Work task: Wherever the string "Ministère" occurs in a line of these records, report that line.

Record excerpts:
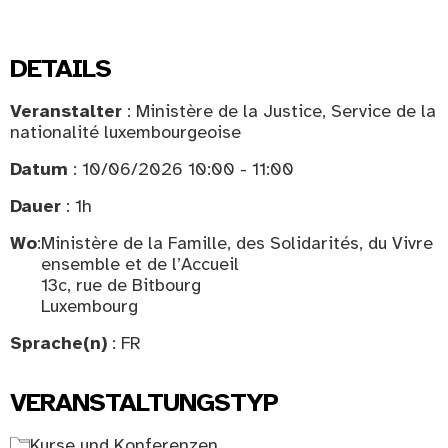
DETAILS
Veranstalter
: Ministère de la Justice, Service de la
nationalité luxembourgeoise
Datum
: 10/06/2026 10:00 - 11:00
Dauer
: 1h
Wo
:
Ministère de la Famille, des Solidarités, du Vivre
ensemble et de l’Accueil
13c, rue de Bitbourg
Luxembourg
Sprache(n)
: FR
VERANSTALTUNGSTYP
Kurse und Konferenzen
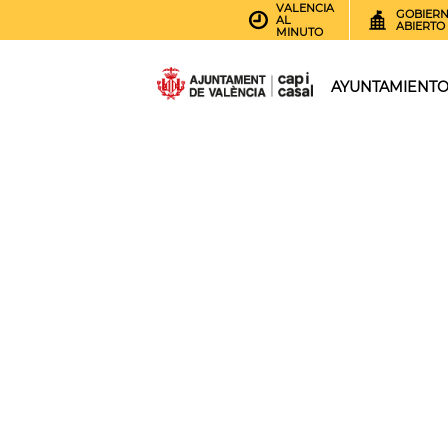
VALENCIA
GOBIER
AL
ABIERTO
MINUTO
AYUNTAMIENT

Result for this task:
: Ministère de la Justice, Service de la
Ministère de la Famille, des Solidarités, du Vivre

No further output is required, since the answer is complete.